Kagetsu (Noh play) (花月 (能))
"Kagetsu" is a yukyomono (musical entertainment piece) Noh play. It describes a reunion of a hanzoku hanso (monk living as ordinary people) boy Kagetsu and his father, incorporating music and dances performed by Kagetsu.
Noh shite (main role): Kagetsu
No waki (supporting role): Shokoku ikken (taking a look at all the lands) monk (actually Kagetsu's father)
Noh kyogenkata (Actors who perform lighthearted plays that are often staged between the more serious Noh pieces): Man in front of the gate of Kiyomizu-dera Temple
Structure of the Play
The waki who has arrived at Kiyomizu-dera Temple is Zaemon, originally from Hiko-san Mountain in Tsukushi Province. He entered into priesthood in despair of the world as his seven-year-old son went missing, and is on a pilgrimage of various provinces. During his visit at Kiyomizu-dera Temple he asks a temple employee if there is anything worth seeing in the neighborhood, and is told that there is a boy (Kagetsu) in front of the gate who performs interesting music and dances. At the recommendation of the temple employee he sees the boy's dance, and realizes that the boy is his own son. Kagetsu says that he had been abducted by a Tengu (a mountain spirit with wings and a long nose) and traveled mountains of various provinces.
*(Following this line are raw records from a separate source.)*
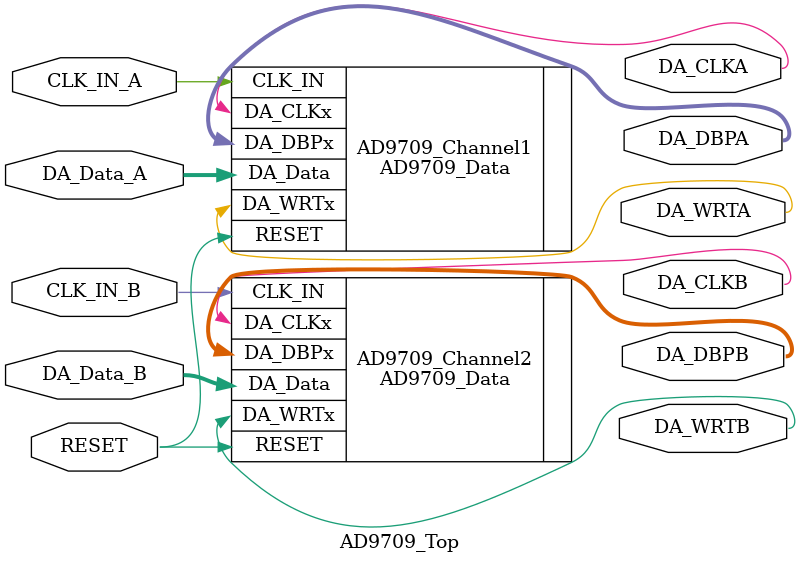
<source format=v>
`timescale 1ns / 1ps


module AD9709_Top(
    input CLK_IN_A,
    input CLK_IN_B,
    input RESET,
    input [7:0]DA_Data_A,
    input [7:0]DA_Data_B,
    
    output DA_CLKA,
    output DA_CLKB,
    output DA_WRTA,
    output DA_WRTB,
    output [7:0]DA_DBPA,
    output [7:0]DA_DBPB
);

AD9709_Data AD9709_Channel1(
    .CLK_IN(CLK_IN_A),
    .RESET(RESET),
    .DA_Data(DA_Data_A),
    
    .DA_CLKx(DA_CLKA),
    .DA_WRTx(DA_WRTA),
    .DA_DBPx(DA_DBPA)
);

AD9709_Data AD9709_Channel2(
    .CLK_IN(CLK_IN_B),
    .RESET(RESET),
    .DA_Data(DA_Data_B),
    
    .DA_CLKx(DA_CLKB),
    .DA_WRTx(DA_WRTB),
    .DA_DBPx(DA_DBPB)
);

endmodule

</source>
The father and son rejoice in the reunion and together tread the path of discipline.
Geizukushi (display all (or many) of one's repertoire)
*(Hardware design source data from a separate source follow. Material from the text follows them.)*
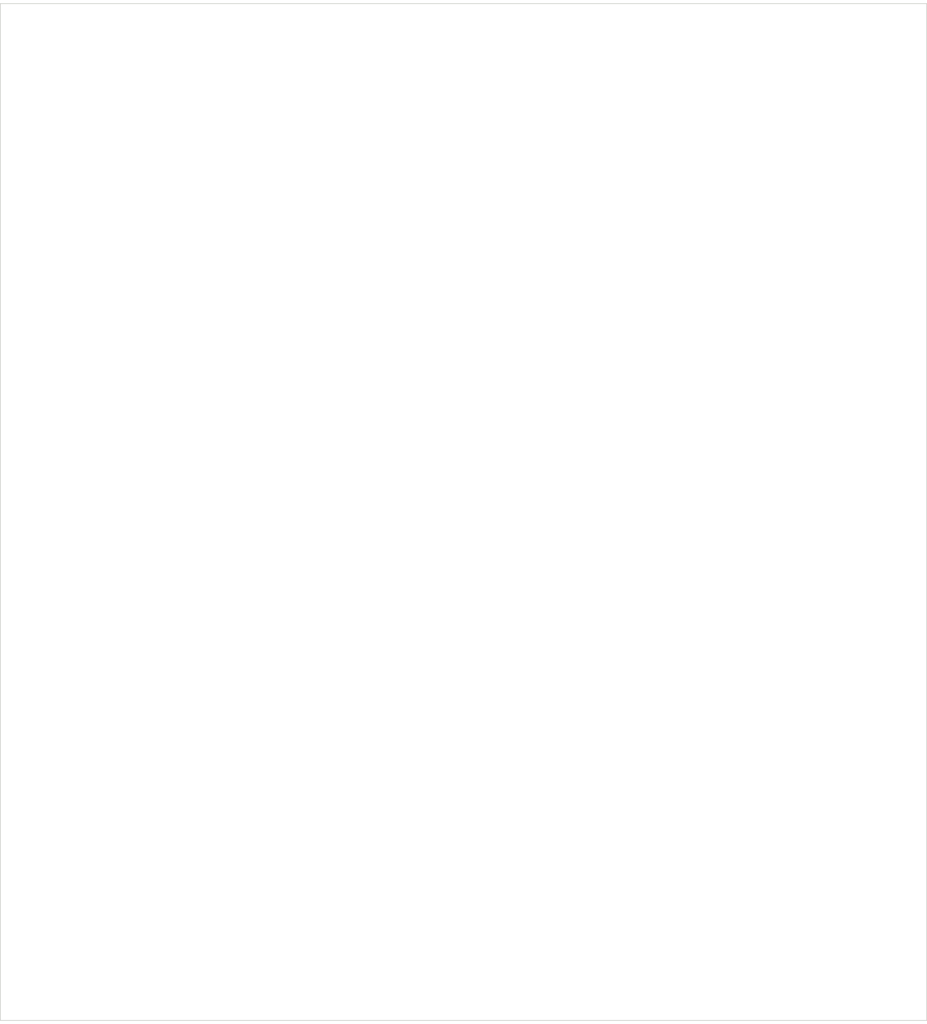
<source format=kicad_pcb>
(kicad_pcb (version 20211014) (generator pcbnew)

  (general
    (thickness 1.6)
  )

  (paper "A4")
  (layers
    (0 "F.Cu" signal)
    (31 "B.Cu" signal)
    (32 "B.Adhes" user "B.Adhesive")
    (33 "F.Adhes" user "F.Adhesive")
    (34 "B.Paste" user)
    (35 "F.Paste" user)
    (36 "B.SilkS" user "B.Silkscreen")
    (37 "F.SilkS" user "F.Silkscreen")
    (38 "B.Mask" user)
    (39 "F.Mask" user)
    (40 "Dwgs.User" user "User.Drawings")
    (41 "Cmts.User" user "User.Comments")
    (42 "Eco1.User" user "User.Eco1")
    (43 "Eco2.User" user "User.Eco2")
    (44 "Edge.Cuts" user)
    (45 "Margin" user)
    (46 "B.CrtYd" user "B.Courtyard")
    (47 "F.CrtYd" user "F.Courtyard")
    (48 "B.Fab" user)
    (49 "F.Fab" user)
    (50 "User.1" user)
    (51 "User.2" user)
    (52 "User.3" user)
    (53 "User.4" user)
    (54 "User.5" user)
    (55 "User.6" user)
    (56 "User.7" user)
    (57 "User.8" user)
    (58 "User.9" user)
  )

  (setup
    (pad_to_mask_clearance 0)
    (pcbplotparams
      (layerselection 0x00010fc_ffffffff)
      (disableapertmacros false)
      (usegerberextensions false)
      (usegerberattributes true)
      (usegerberadvancedattributes true)
      (creategerberjobfile true)
      (svguseinch false)
      (svgprecision 6)
      (excludeedgelayer true)
      (plotframeref false)
      (viasonmask false)
      (mode 1)
      (useauxorigin false)
      (hpglpennumber 1)
      (hpglpenspeed 20)
      (hpglpendiameter 15.000000)
      (dxfpolygonmode true)
      (dxfimperialunits true)
      (dxfusepcbnewfont true)
      (psnegative false)
      (psa4output false)
      (plotreference true)
      (plotvalue true)
      (plotinvisibletext false)
      (sketchpadsonfab false)
      (subtractmaskfromsilk false)
      (outputformat 1)
      (mirror false)
      (drillshape 1)
      (scaleselection 1)
      (outputdirectory "")
    )
  )

  (net 0 "")

  (footprint "MountingHole:MountingHole_3.2mm_M3" (layer "F.Cu") (at 7.5 130.35))

  (footprint "MountingHole:MountingHole_3.2mm_M3" (layer "F.Cu") (at 114.18 130.35))

  (footprint "MountingHole:MountingHole_3.2mm_M3" (layer "F.Cu") (at 114.18 3))

  (footprint "MountingHole:MountingHole_3.2mm_M3" (layer "F.Cu") (at 7.5 3))

  (gr_line (start 121.6 0) (end 121.6 133.35) (layer "Edge.Cuts") (width 0.1) (tstamp 14be568d-2e52-4aed-b81b-dddc75cbdd07))
  (gr_line (start 0 133.35) (end 0 0) (layer "Edge.Cuts") (width 0.1) (tstamp 159574a9-ecec-48bb-adb0-3dc9e65d4e79))
  (gr_line (start 0 0) (end 121.6 0) (layer "Edge.Cuts") (width 0.1) (tstamp 7a879184-fad8-4feb-afb5-86fe8d34f1f7))
  (gr_line (start 121.6 133.35) (end 0 133.35) (layer "Edge.Cuts") (width 0.1) (tstamp bc3f6e1f-c81e-4889-865a-0e223a5a22e2))

)

</source>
Nanori (announcement of one's name) of Kagetsu - He claims that he is a distinguished priest of Japan by playing on words from his name (Kagetsu uses the characters 花 [ka - flower] and 月 [getsu - moon]) using various things (such as flower, gourd, confectionery, fire and fruit, all pronounced 'ka').
Kouta (a short song accompanied by shamisen) - a song on the theme of love composed in the Muromachi period that has even been included in Kanginshu (Companions for the Journey – a compilation of poems).
Yumi no dan (Noh performance featuring a bow and arrow) – Japanese bush warblers were once targeted, but the practice was suspended by Sessho-kai (the Buddhist precept of the prohibition of indiscriminately killing living things).